What you will do » In the records below, locate the line containing "right wrist: (643, 412)", then extract it and all following lines exactly, ending with the last line.

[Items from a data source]
--- START ---

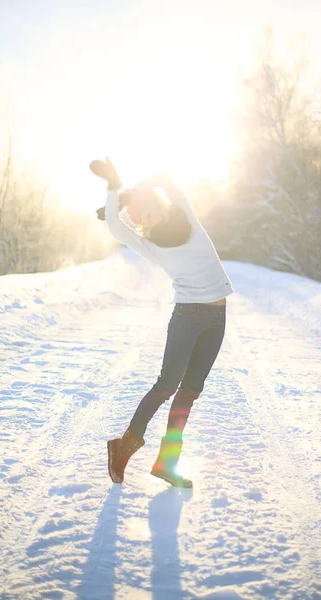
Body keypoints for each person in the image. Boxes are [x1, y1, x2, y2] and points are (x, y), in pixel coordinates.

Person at [90, 157, 234, 488]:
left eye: (152, 210)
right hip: (188, 317)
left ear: (162, 206)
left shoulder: (189, 219)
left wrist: (132, 194)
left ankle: (166, 464)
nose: (151, 218)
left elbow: (165, 176)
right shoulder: (151, 244)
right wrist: (114, 188)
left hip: (216, 317)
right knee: (167, 386)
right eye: (144, 218)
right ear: (142, 225)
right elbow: (114, 227)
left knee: (191, 391)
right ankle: (124, 445)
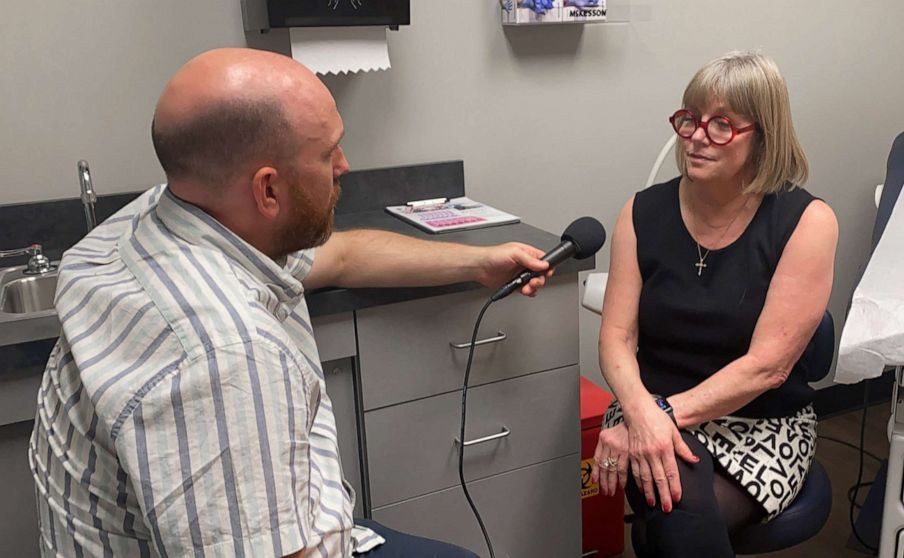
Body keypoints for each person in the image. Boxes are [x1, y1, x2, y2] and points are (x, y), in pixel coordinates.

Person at [29, 48, 553, 557]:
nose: (345, 166)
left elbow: (341, 257)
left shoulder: (164, 218)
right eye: (329, 153)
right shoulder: (224, 356)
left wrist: (477, 262)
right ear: (268, 191)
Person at [591, 51, 838, 557]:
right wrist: (643, 412)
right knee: (674, 489)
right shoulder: (641, 212)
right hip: (645, 406)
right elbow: (617, 338)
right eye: (690, 119)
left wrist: (661, 415)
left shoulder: (807, 222)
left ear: (763, 134)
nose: (697, 136)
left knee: (672, 509)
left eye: (722, 124)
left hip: (761, 424)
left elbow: (766, 369)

--- END ---

Solution to this task »
right wrist: (643, 412)
right knee: (674, 489)
right shoulder: (641, 212)
right hip: (645, 406)
right elbow: (617, 338)
right eye: (690, 119)
left wrist: (661, 415)
left shoulder: (807, 222)
left ear: (763, 134)
nose: (697, 136)
left knee: (672, 509)
left eye: (722, 124)
left hip: (761, 424)
left elbow: (766, 369)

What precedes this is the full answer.